His grandfather’s face twisted into an expression that Morgan felt certain was fury, but he didn’t care. Should he make the old man feel good for forcing him off on some bootless, fool’s errand?
“Has a devil got into you, boy?” The king’s hand trembled as he raised it, as if he tried to protect himself from something. “Bad enough you say such cruel things about the rest of us who have cared for you so long, but your father? By the sacred blood of the Ransomer, your poor father loved you!”
“Yes, I’m certain he did. For a time.” He bowed stiffly. “I go now at your order, Majesty.” He turned and marched toward the door, waiting for King Simon to say something else, but he had fallen silent—doubtless too enraged to speak. It did not matter: his grandfather had won the argument simply by being the more powerful.
There is no victory when you fight a king, Morgan thought, and did not look back as he left the throne room. Kings always win.
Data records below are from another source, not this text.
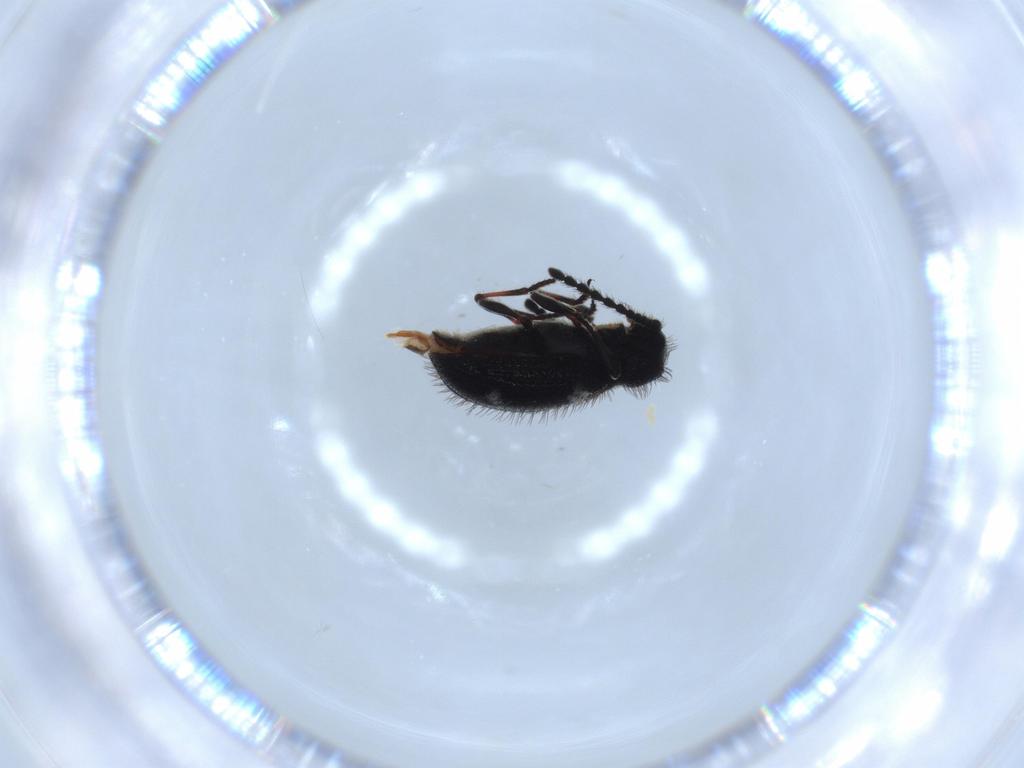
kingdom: Animalia
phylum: Arthropoda
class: Insecta
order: Coleoptera
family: Ptinidae
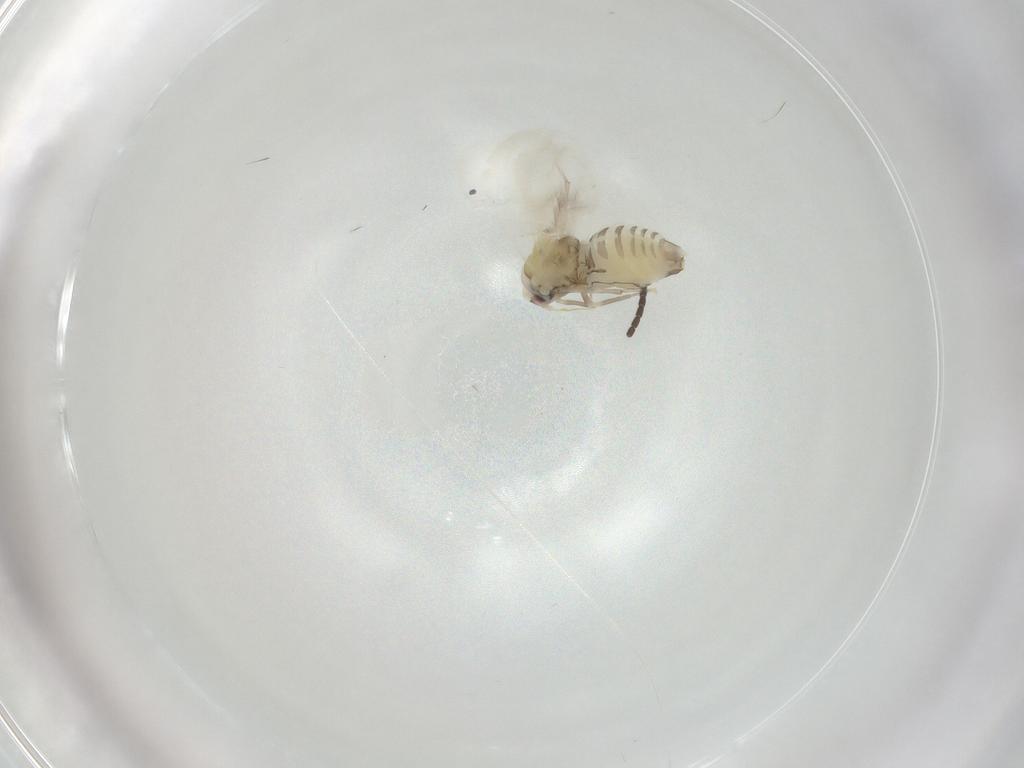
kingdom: Animalia
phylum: Arthropoda
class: Insecta
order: Hemiptera
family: Aleyrodidae
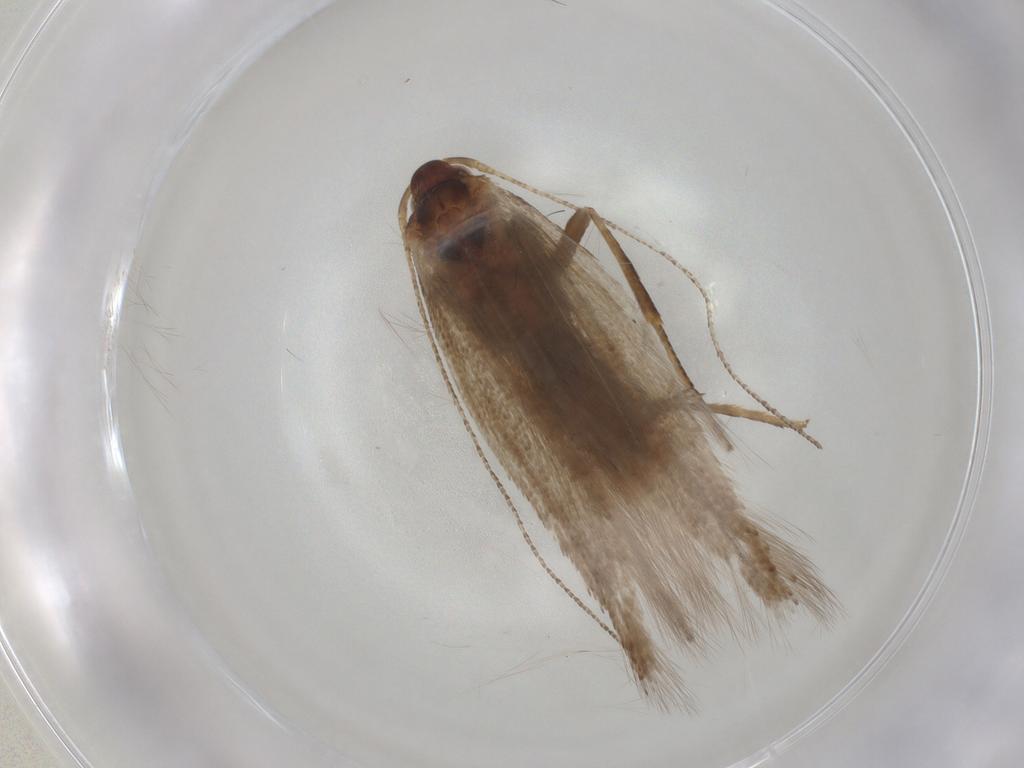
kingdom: Animalia
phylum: Arthropoda
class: Insecta
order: Lepidoptera
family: Erebidae
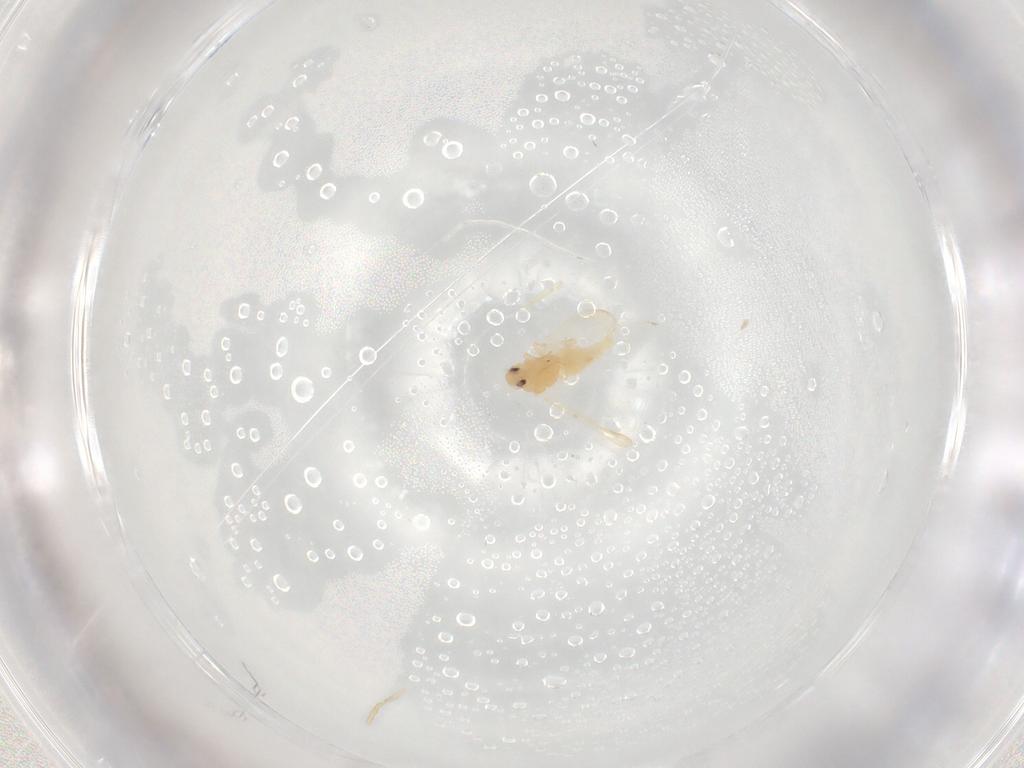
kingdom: Animalia
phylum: Arthropoda
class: Insecta
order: Hemiptera
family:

But someday I will be the king.
Lord Chancellor Pasevalles watched from the highest window of Holy Tree Tower as the prince’s procession set out. He had planned to see Prince Morgan and the Hand of the Throne off on their journey, but when the time came, and to his surprise, he found himself awash in painful memories. It had been a bright, warm day when his own father and uncle had set out for Nabban, having cast their lots with Prince Josua, Camaris, and the rest in the great war. That long-ago day had been like this one in other ways, too, especially the mixture of pride, hope, and fear the crowd had felt as loved ones set out into the unknown. As a child he had cheered without reservation, thrilled that his uncle Baron Seriddan and his father Brindalles were off to do a splendid thing on behalf of splendid people. After all, if Sir Camaris himself, the greatest warrior of his age or perhaps any age, had turned up after all hope was past, then how could their cause fail?
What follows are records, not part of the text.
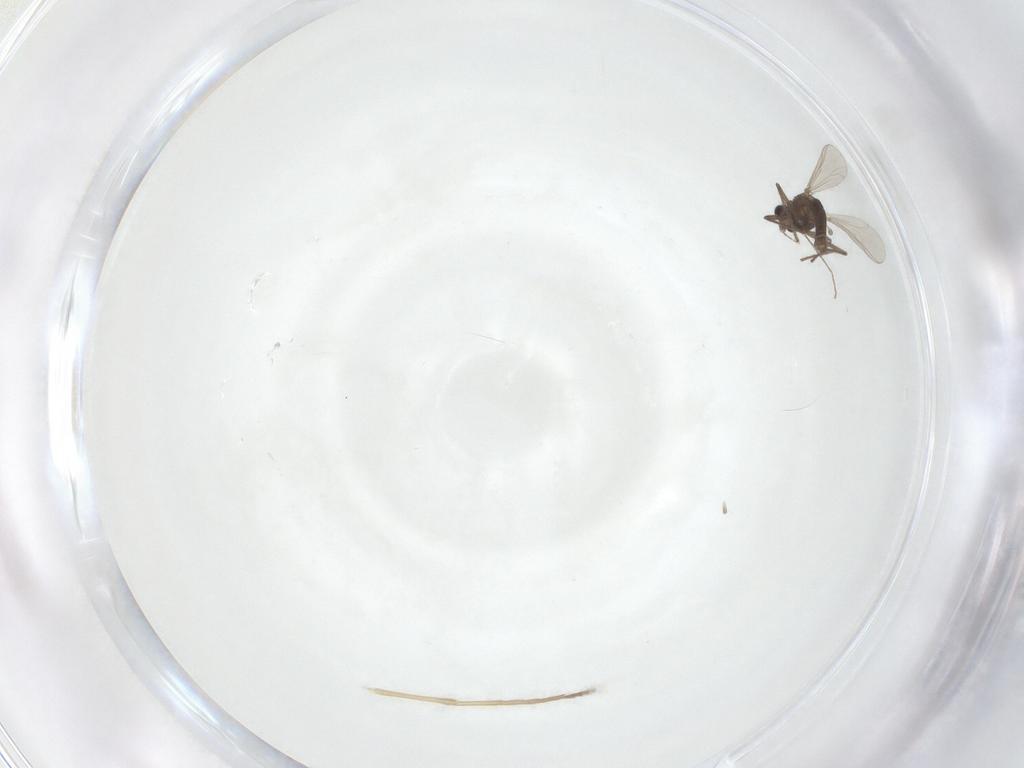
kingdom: Animalia
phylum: Arthropoda
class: Insecta
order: Diptera
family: Chironomidae
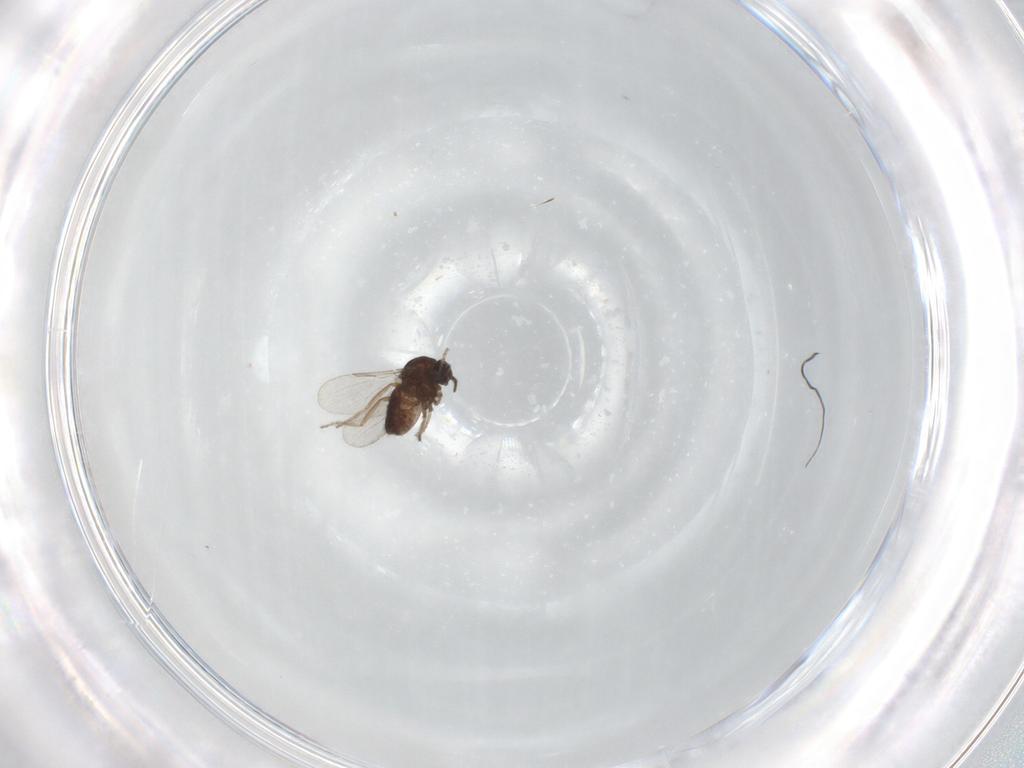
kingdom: Animalia
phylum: Arthropoda
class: Insecta
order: Diptera
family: Ceratopogonidae
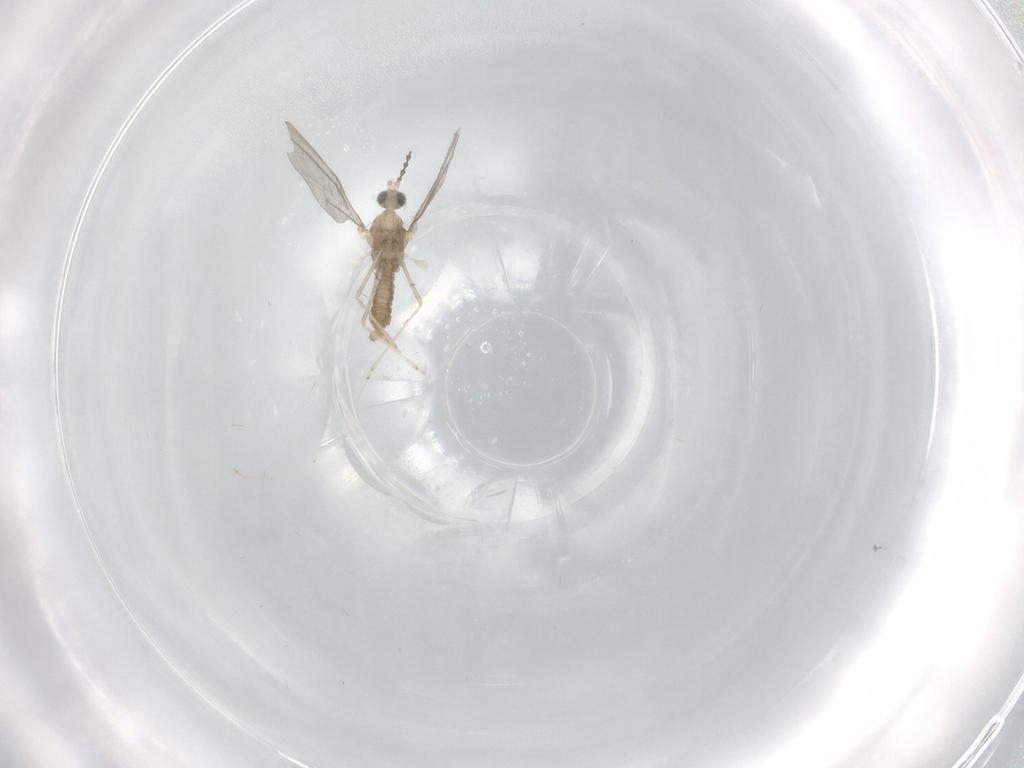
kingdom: Animalia
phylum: Arthropoda
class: Insecta
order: Diptera
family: Cecidomyiidae
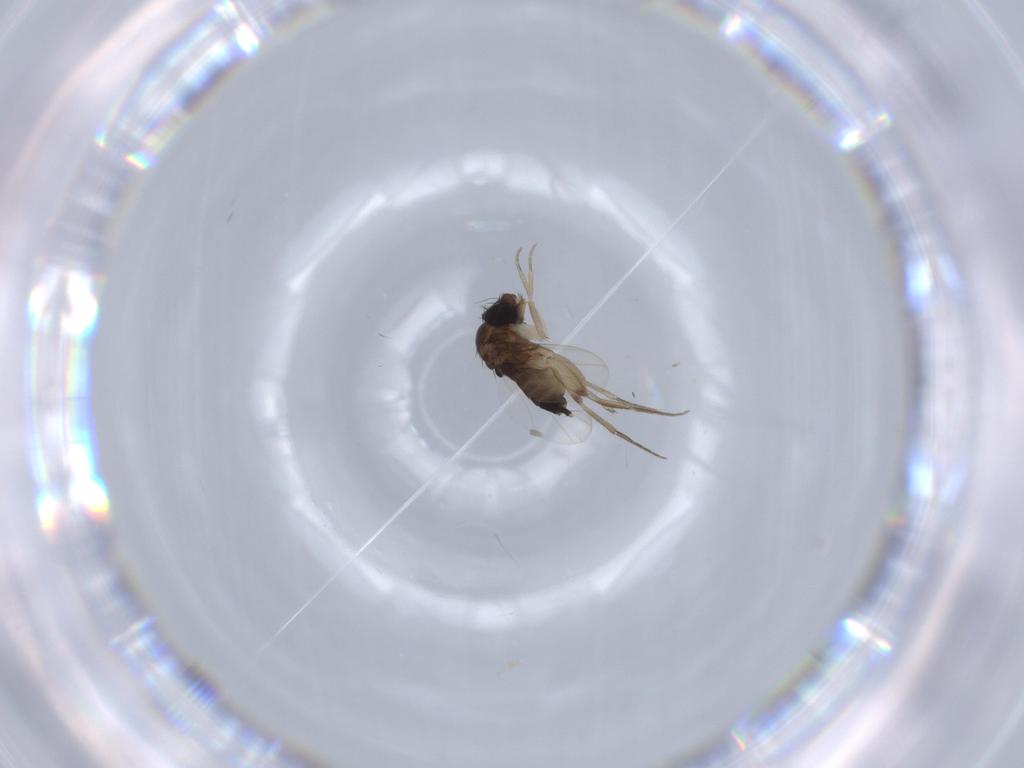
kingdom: Animalia
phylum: Arthropoda
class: Insecta
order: Diptera
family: Phoridae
And it had not failed. In fact right here in the Hayholt they had sent the undead Storm King back to hell and defeated his mortal lackeys, King Elias and his warlock-priest, Pryrates. But that did not mean that all those who fought against them had survived to enjoy the victory: Pasevalles’s father and uncle would never see their home again, and with them gone, the fabric of his life had begun to fall apart.